Rapscallion is a fantasy game where you play a crew of swashbuckling pirates. The world of the game brings in dark and enticing magic that threads itself through all of your potential adventures. Whether fighting sea monsters or hunting down ancient cursed treasure, there are three constants that remain: the ship, the crew, and the wide open sea.
Hi! So to start off, why don’t you tell us about the most important things that you think people should know about you and your game?
Hey. I’m a writer and artist who slipped into game design by accident. I guess I live here now.
Rapscallion is a game about pirates, and it comes from a boredom-baked story me and some high school friends made up in our senior year. The characters were us. The story was about freedom, and being selfish, and finding a family that keeps you from making stupid decisions.
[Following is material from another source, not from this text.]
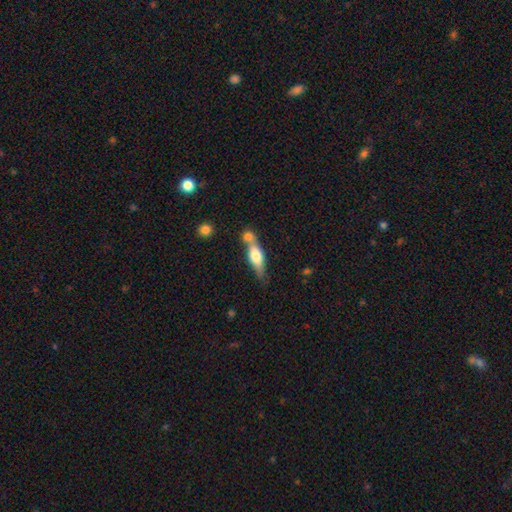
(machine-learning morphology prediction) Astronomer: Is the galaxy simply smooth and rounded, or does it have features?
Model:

Then making stupid decisions anyway. So that’s what this game is about, hopefully.
What sources did you draw inspiration from? Why did you choose PbtA and how does Rapscallion differ from the traditional PbtA model?
My tabletop inspirations were Blades in the Dark and Urban Shadows... Masks, too. I think Dungeon World is peppered in there somewhere. Funnily enough, though, I think it was my experience in larps that sets Rapscallion apart. In a larp, rules that don’t marry roleplaying are meaningless, and mechanics that aren’t simple enough to remember will be cast against the cold hard rock of practicality. That’s why Rapscallion, a game about pirates, has things like colorful weaknesses with roleplaying-based clear conditions – and “compels” that force characters to give into their vices – and Bonds with crewmates that let you ignore those compels.
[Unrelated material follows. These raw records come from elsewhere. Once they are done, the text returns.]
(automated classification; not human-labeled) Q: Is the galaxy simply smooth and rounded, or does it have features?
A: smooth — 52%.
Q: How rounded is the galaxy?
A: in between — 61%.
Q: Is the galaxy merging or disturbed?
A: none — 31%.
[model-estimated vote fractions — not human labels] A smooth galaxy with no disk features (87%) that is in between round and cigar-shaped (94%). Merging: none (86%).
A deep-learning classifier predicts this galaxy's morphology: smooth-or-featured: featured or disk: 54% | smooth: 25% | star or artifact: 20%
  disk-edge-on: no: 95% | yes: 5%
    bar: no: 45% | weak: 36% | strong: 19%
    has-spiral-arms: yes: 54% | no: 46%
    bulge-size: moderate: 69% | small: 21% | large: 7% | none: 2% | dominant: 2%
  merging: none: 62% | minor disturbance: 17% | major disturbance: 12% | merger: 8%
Ah, dang, actually, those came from Changeling: The Lost. So there goes my moral high ground.
Were there any things that came up in play testing that surprised you? What has changed the most from the first version of this game?
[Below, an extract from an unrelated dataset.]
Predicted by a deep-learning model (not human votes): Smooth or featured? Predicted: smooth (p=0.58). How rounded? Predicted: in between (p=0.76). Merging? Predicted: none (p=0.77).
Lots of things changed, most of them under the hood. In the original Rapscallion, there were six skills, the playbooks had roughly ten thousand more moves apiece, and players had to buy specials from a long list using points. If I had to pick the most important change, though, it was the death of Derring-Do.
Derring-Do was the name of a basic move in the game. It was the generic cool-stuff move: dashing, risky maneuvers, swinging from ropes, leaping across chasms, that sort of thing. For whatever reason, though, it was becoming an issue in playtests... Players said it should use a different skill, or that it wasn’t worded properly. They’d ignore it; they’d forget to use it. As it turns out, the issue wasn’t the wording or the skill. The issue was that pirates should always succeed at the cool stuff. When have you last seen a pirate fail at doing cool stuff? In a pirate’s story, the cool stuff is so commonplace it isn’t even the focus; it’s the window dressing. It’s the backdrop. And Derring-Do was a move that let you fail at doing the cool stuff.
So we got rid of it.
What other projects are you working on? Are they connected to Rapscallion?
I’ve got an illustrated novel in the works, the sort of perpetual project that’s always hovering on your desktop background. It’s called Skykid. Rapscallion really took Skykid’s thunder and ran with it. Honestly, though, games are so endlessly fascinating, so fulfilling, that I don’t mind at all. I have more tabletop ideas that aren’t under the PbtA umbrella, and maybe after Rapscallion gets a proper release (fingers crossed), I can try new projects. As for right now, I’m working on a parlor larp that I hope to run at Intercon called “What They Did in the Dark”. It’s a silly vampire game inspired by the mockumentary What We Do in the Shadows. So if you’re going to Intercon, stop by and say hi! And tell me what you think of Rapscallion.